Material provided
◆ ◆ ◆ ◆

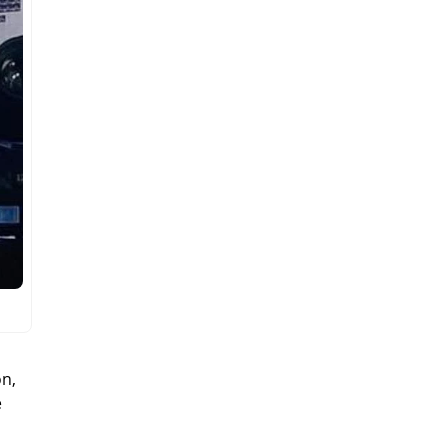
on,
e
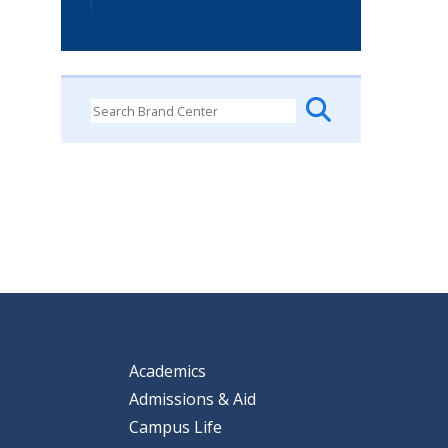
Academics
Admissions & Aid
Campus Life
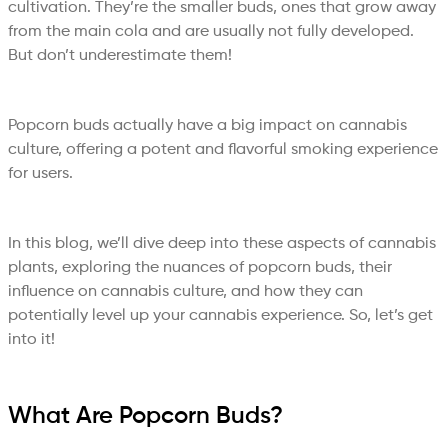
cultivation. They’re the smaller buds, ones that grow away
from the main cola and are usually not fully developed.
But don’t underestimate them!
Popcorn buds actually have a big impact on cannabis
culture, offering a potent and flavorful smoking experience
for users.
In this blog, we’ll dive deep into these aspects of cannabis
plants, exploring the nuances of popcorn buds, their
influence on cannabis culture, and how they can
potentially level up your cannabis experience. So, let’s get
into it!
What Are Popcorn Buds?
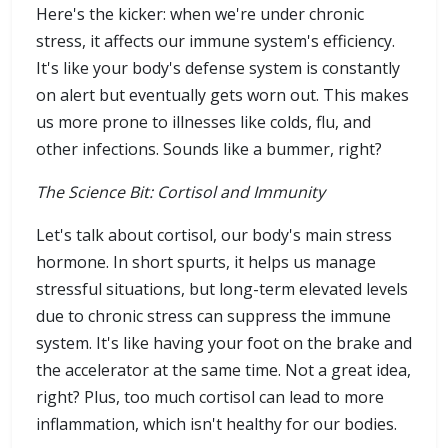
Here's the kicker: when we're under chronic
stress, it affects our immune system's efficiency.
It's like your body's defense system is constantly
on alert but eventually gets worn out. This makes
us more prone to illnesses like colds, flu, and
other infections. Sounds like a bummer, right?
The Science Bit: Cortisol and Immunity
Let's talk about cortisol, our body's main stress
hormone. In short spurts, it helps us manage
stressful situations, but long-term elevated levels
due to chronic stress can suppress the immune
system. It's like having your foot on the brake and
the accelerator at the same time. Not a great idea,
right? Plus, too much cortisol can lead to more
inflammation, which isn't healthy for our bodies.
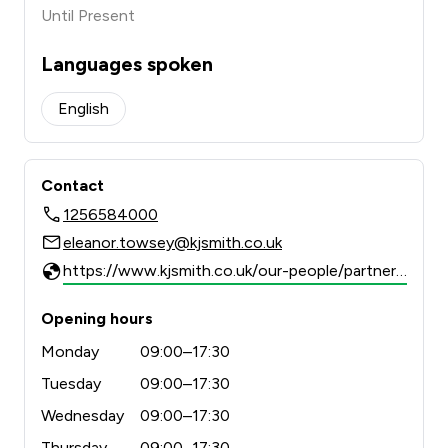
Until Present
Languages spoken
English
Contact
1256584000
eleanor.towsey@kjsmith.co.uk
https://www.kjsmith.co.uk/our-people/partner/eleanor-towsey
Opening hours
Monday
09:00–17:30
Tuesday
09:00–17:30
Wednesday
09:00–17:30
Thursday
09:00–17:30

◆ ◆ ◆ ◆

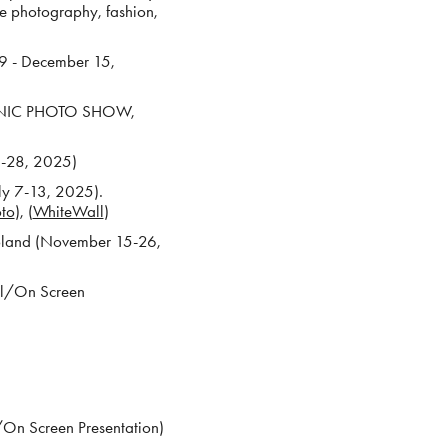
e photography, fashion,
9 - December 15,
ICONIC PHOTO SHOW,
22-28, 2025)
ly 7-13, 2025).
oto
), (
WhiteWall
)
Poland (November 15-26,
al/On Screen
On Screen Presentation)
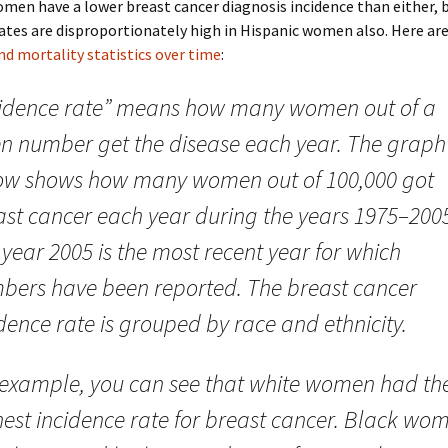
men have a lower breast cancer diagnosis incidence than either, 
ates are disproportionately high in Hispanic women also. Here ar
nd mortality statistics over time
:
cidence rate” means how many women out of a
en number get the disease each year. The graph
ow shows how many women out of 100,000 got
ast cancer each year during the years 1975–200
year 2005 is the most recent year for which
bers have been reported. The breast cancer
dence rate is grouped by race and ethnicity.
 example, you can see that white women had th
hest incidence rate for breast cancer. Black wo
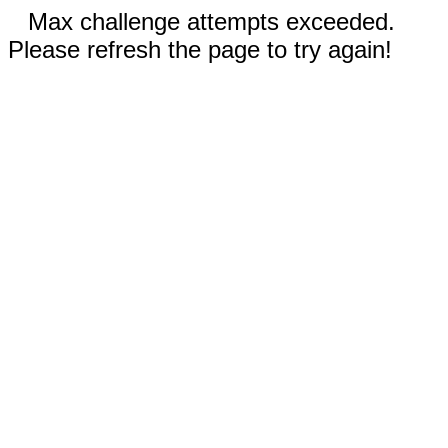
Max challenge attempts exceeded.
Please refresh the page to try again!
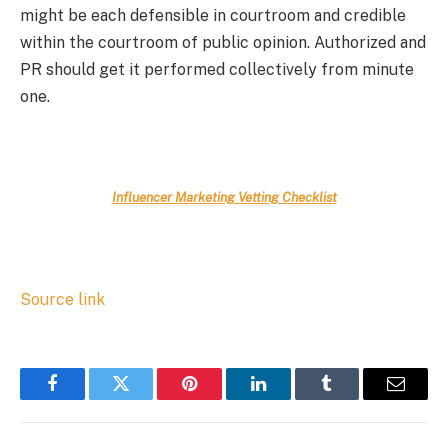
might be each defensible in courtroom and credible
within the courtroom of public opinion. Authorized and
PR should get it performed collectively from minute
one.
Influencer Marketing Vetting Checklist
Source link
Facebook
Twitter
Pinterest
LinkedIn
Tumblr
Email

◆ ◆ ◆ ◆

Exercise
Among the lines of the records, copy out each one that contains the word "incidence".

Answer area
men have a lower breast cancer diagnosis incidence than either, 
hest incidence rate for breast cancer. Black wo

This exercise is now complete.